That is certainly true for the vast majority of liquidations. However, it is possible to stop a liquidation and return a company to the control of its directors. Section 147 of the Insolvency Act 1986 allows the court, after a winding up order has been granted, to make an order permanently sisting the liquidation. A permanent sist is a rather clumsy expression but the practical effect is that the company comes out of liquidation and back into the hands of its directors.
The court has discretion in awarding a permanent sist. The legislation provides little guidance on where the court will grant a permanent sist but, generally speaking, there are a few points that court will need to be satisfied about before a permanent sist is granted. Firstly, the court will need to be convinced that the company's creditors will not be left out of pocket by a permanent sist. There will need to be proposals to pay all of the company's creditors in full. The company's creditors are obviously in a strong negotiating position in relation to the debts owed to them so it there is unlikely to be scope for negotiation about reducing the amount of the debts.
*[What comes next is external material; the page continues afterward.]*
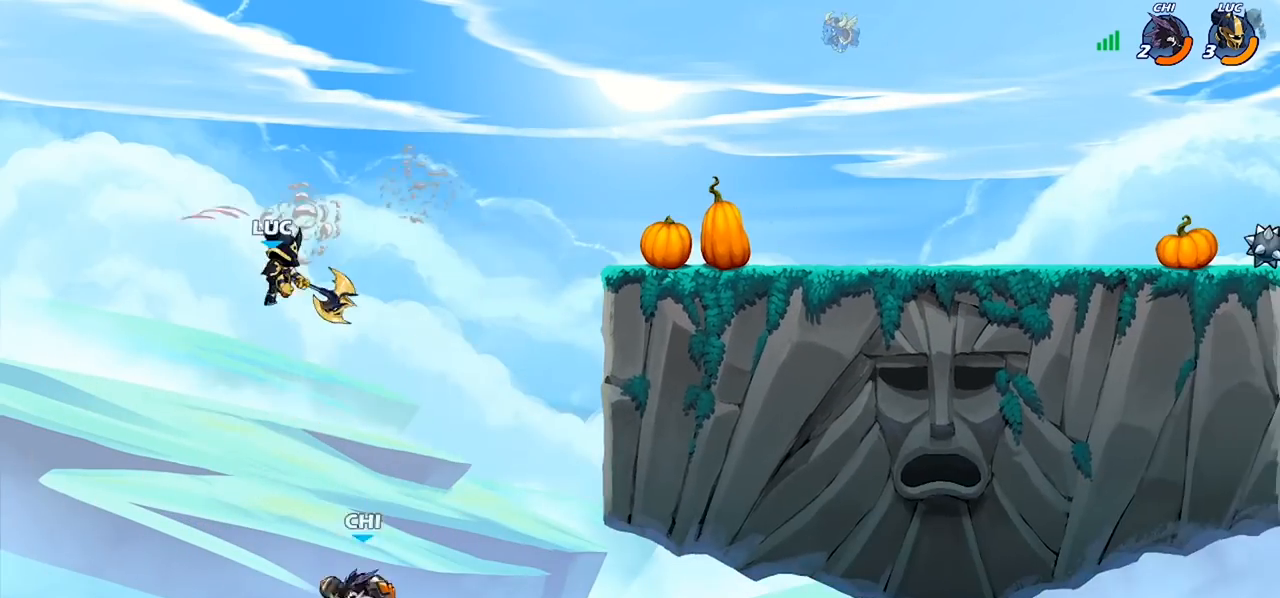
{"buttons": [], "left_stick": "down-left", "right_stick": "center", "events": [[133, "left_stick", "left"], [233, "left_stick", "down-left"]]}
Second, the court will consider the liquidator's interest. The liquidator's fees and outlays will also need to be met.
Finally, the court will take into account the public interest. This means that the court will need to consider if it is appropriate for the company to be returned to its directors. If there is suggestion of shady dealings or extremely poor management of the company, a court is likely to consider that it is not in the public interest to grant the permanent sist. For example, if there have been many attempts by creditors to wind up the company that may suggest to the court that the management of the company's finances is very poor and that the company's creditors are suffering as a result. In these circumstances, the court may be reluctant to grant a permanent sist.
A winding up order in most cases signals the end of the company. However, if all the company's creditors and the liquidator can be paid in full, there is likely to be prospects of stopping a liquidation in its tracks.